Here's his relevant remarks (with bold supplied by me):
Wooly’s Heath Putnam gave me a discounted piece of pork belly a couple weeks ago, and I finally got around to cooking it. It was a small piece, and I wanted to be semi-scientific about it. So rather than cooking the pork in chicken stock and white wine, like Matt and Rebekah, I braised it in salted water. I cooked it for about five hours, which was longer than necessary, but I had to leave it going while I picked Iris up from school. Then I took the pork out of the braising liquid and cranked the oven to 500°F. I salted and peppered the meat and crisped it up for 15 minutes, then sliced it into individual ribs. If this pork is as great as everyone says, I figured, it’ll be good with no help from wine, stock, aromatics, or spices.

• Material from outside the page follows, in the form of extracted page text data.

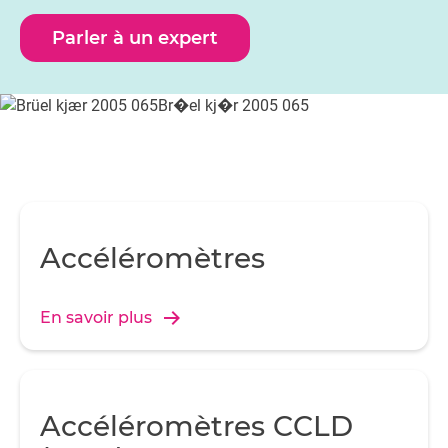
des accessoires.
Parler à un expert
Accéléromètres
En savoir plus
Accéléromètres CCLD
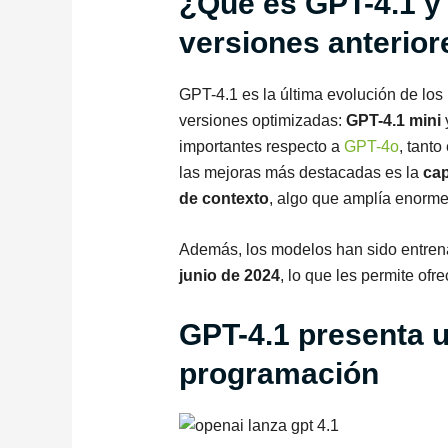
¿Qué es GPT-4.1 y 
versiones anterior
GPT-4.1 es la última evolución de lo
versiones optimizadas:
GPT-4.1 mini
importantes respecto a
GPT-4o
, tant
las mejoras más destacadas es la
cap
de contexto
, algo que amplía enorme
Además, los modelos han sido entrena
junio de 2024
, lo que les permite ofr
GPT-4.1 presenta u
programación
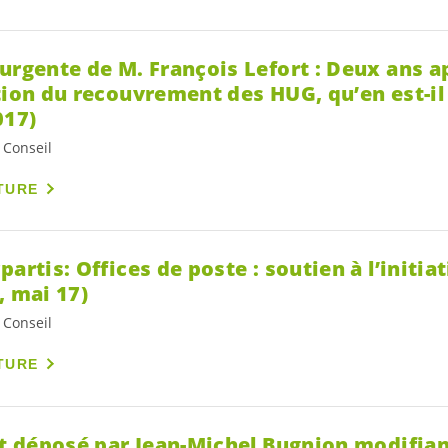
urgente de M. François Lefort : Deux ans a
tion du recouvrement des HUG, qu’en est-il 
017)
 Conseil
TURE
partis: Offices de poste : soutien à l’initia
, mai 17)
 Conseil
TURE
rt déposé par Jean-Michel Bugnion modifiant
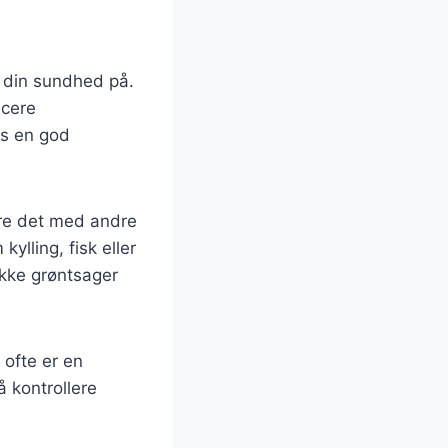
e din sundhed på.
ucere
is en god
ere det med andre
ylling, fisk eller
ække grøntsager
 ofte er en
 kontrollere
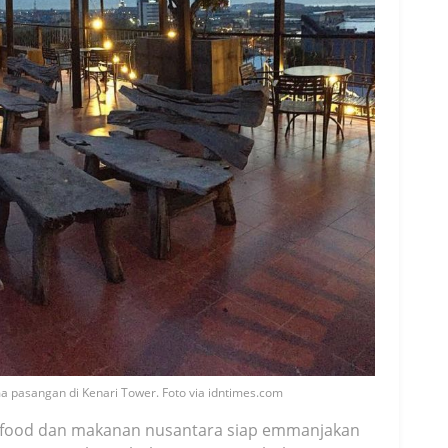
asangan di Kenari Tower. Foto via idntimes.com
n food dan makanan nusantara siap emmanjakan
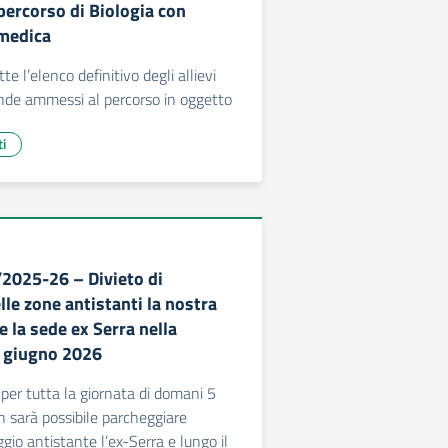
percorso di Biologia con
omedica
te l’elenco definitivo degli allievi
onde ammessi al percorso in oggetto
ti
/2025-26 – Divieto di
le zone antistanti la nostra
e la sede ex Serra nella
5 giugno 2026
per tutta la giornata di domani 5
 sarà possibile parcheggiare
gio antistante l’ex-Serra e lungo il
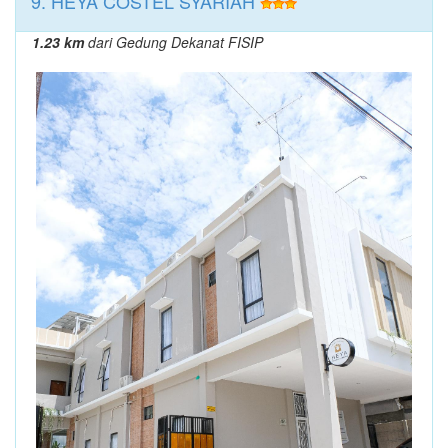
9. HEYA COSTEL SYARIAH
1.23 km
dari Gedung Dekanat FISIP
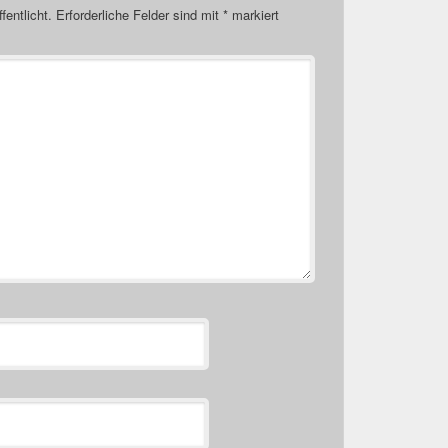
fentlicht.
Erforderliche Felder sind mit
*
markiert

It was. Iris was delighted with crispy pork ribs for snack, and so was I.
We have yet to find people who like belly who don't love our Notorious C.U.T.
You probably can't get a better pork belly than our Mangalitsa - although in the future, the best will come from California.[1] Matt Wright bought a 7-month belly. That one probably had better flavor and fat composition, being a piece of a slightly older piggy. Mr. Amster-Burton's was from the same batch of pigs as Rebekah Denn's.